When the door had closed behind him, Becker said, “They don’t come any better than Bobby Terwillen. I never realized that until just lately.” With Augie gone, he really needed to have someone to think ôf as best friend.
13
All of the jurors, male and female, were ready to exonerate Orrie in the matter of the death of Esther, for no boy who looked like him, waited tables in a college dining room, had been an honor student in high school, and had recently lost his father could possibly have killed his mother except in a second tragic accident.
But unanimity had not been reached as to the death of Erie Mencken. Two men balked at finding a lad of draft age, old enough to be tried as an adult, entirely guiltless in the killing of the male victim.
“All right,” said Harry Warnicke, after a discussion of some length, “at the very least, his judgment is terrible, or his eyes are bad, or something. He shoots down somebody he’s known all his life because he doesn’t recognize him?”
“It could happen,” insisted Grace Cudahy. “Come on, you know it could. That’s what I hate about guns. It’s the unloaded ones that always kill people.”
No one challenged her on the irrationality of the statement. She was a housewife and mother, and like the other women on the panel could, have got excused from jury duty for the simple reason that she was female, but in fact had eagerly accepted the summons, assuming it would exempt her from some household chores for the duration of her service. But as it turned out, her teenagers proved to be absolute shirkers and she had to do all the usual work when she got home late each afternoon.
Warnicke was a salesman of wholesale paper products. As most of his income came from commissions, he was losing money every minute he spent in court, so was making his moral point at some material cost. “What I’m saying is, suppose it was completely by accident: can we send this kid out to maybe do it again, next time he wakes up from a nap and hears some funny noises?”
Frank L. Perkins was the other holdout, and his argument was sterner than Warnicke’s. He had flatly announced as at least a possibility that Orrie had killed Erie by intention.
Margaret Rayburn, an unmarried schoolteacher in early middle age, said angrily, “Then you go out and tell Mr.
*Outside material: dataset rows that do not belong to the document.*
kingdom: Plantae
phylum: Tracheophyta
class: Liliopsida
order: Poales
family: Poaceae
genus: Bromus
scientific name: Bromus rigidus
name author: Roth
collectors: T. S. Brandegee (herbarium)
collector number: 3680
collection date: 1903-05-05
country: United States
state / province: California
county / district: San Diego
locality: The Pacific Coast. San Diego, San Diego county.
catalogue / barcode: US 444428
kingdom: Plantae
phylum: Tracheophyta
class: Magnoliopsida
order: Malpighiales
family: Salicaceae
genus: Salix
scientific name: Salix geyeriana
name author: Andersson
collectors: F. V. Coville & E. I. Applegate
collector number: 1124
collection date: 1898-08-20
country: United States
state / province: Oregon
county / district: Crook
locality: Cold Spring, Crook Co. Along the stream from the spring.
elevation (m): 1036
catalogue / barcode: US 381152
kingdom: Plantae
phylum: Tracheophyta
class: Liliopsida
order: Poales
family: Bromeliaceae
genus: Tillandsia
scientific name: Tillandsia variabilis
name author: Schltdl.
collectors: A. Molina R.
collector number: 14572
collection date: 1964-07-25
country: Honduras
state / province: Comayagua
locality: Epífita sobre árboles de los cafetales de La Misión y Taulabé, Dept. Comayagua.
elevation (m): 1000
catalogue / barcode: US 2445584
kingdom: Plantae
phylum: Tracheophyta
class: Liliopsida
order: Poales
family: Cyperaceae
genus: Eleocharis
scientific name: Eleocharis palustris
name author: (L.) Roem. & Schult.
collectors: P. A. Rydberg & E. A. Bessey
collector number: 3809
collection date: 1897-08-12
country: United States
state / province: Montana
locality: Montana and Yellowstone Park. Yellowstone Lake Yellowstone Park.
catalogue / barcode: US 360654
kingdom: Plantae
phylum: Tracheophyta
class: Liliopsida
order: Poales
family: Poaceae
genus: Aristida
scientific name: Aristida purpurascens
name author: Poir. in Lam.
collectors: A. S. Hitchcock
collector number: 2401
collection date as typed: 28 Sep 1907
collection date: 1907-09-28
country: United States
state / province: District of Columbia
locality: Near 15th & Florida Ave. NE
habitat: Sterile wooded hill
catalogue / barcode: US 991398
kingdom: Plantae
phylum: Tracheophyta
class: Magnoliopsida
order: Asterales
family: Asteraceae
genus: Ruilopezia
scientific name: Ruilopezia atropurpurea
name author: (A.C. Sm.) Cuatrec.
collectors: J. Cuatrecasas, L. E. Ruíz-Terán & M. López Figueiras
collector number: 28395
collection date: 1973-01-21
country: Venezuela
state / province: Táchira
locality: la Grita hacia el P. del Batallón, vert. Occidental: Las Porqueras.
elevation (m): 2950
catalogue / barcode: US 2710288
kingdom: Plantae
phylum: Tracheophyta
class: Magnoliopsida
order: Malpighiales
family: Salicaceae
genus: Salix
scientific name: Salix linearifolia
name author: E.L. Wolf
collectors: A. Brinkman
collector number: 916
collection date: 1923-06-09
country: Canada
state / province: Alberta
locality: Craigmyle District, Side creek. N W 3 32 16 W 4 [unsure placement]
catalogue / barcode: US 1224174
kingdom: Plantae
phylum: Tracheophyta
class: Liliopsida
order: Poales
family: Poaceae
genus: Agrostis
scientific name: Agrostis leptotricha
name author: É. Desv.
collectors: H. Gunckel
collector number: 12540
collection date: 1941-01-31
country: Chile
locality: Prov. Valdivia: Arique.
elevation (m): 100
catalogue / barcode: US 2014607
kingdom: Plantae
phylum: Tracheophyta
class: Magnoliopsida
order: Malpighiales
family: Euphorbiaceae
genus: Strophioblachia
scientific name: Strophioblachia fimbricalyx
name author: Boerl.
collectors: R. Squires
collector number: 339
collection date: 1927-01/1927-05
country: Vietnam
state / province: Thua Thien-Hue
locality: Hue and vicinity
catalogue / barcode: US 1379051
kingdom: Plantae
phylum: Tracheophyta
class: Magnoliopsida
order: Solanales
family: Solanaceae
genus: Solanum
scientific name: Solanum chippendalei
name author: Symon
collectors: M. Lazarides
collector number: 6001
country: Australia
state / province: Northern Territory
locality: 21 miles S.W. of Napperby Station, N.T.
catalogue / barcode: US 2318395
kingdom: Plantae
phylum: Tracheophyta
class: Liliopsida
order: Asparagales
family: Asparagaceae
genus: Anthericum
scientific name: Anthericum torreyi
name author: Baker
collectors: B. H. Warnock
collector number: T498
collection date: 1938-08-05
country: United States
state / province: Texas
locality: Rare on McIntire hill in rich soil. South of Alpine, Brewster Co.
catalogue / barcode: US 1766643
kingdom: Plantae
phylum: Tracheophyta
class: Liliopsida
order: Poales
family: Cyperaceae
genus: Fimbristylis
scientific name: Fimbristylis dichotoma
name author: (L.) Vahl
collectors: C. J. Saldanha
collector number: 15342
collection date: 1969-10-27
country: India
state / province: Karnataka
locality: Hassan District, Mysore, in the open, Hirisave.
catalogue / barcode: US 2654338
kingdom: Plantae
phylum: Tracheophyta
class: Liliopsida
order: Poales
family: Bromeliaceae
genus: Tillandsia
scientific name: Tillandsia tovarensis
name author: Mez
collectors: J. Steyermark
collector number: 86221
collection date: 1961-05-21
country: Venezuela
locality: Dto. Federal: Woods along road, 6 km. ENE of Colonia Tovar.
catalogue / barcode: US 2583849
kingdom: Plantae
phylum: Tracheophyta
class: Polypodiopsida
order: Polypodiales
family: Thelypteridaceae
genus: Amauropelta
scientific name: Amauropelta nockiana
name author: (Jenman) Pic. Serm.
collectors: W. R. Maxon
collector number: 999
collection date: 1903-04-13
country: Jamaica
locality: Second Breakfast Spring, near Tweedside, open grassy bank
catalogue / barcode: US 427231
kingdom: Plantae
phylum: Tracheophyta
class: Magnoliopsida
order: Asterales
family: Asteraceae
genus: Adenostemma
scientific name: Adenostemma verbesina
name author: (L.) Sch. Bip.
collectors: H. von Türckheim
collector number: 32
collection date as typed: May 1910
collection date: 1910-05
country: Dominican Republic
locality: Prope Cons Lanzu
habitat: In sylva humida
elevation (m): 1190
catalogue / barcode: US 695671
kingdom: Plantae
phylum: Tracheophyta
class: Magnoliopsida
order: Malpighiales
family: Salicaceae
Furie he should have made th
e indictment first-degree.”
Perkins was thirty-two years old and a bank teller. He had fair hair and a somewhat darker mustache. “Isn’t there something here that wasn’t brought out in the trial? First place, his father died under circumstances I’d call suspicious. Then, don’t you think it’s more than possible something was going on between Esther and Erie? You know what I mean: I don’t have to spell it out.”
Miss Rayburn was about to reply, but Ralph Ames, the foreman, said quickly, “The judge told us we really shouldn’t consider anything that wasn’t brought up in court, and that wasn’t.”
“Both sides seemed to be avoiding it,” said Perkins, “though it seemed like something anybody would think of immediately. And all these violent deaths in the same house, within a few days of each other? Isn’t it just common sense to at least consider the possibility they were related?”
Ames chuckled. He was a plump man in a drab gray suit, but with a very bright tie. “Hell, our business here ain’t common sense, Frank. It’s the law. The judge made that clear enough.”
Some of them snickered, but Margaret Rayburn said angrily, “Hasn’t the poor boy suffered enough by now? That’s what matters here, so far as I can see.”
Perkins squinted at her. “I guess I feel sorry for the boy too, but we can’t just let everything be ruled by sympathy. There is such a thing as truth, and sometimes it’s unpleasant, maybe even unfair, lousy, wrong, but it’s still the truth. Both sides went to the trouble of picking us —”
“And you, like the rest of us,” said Miss Rayburn, “swore you started with an open mind.”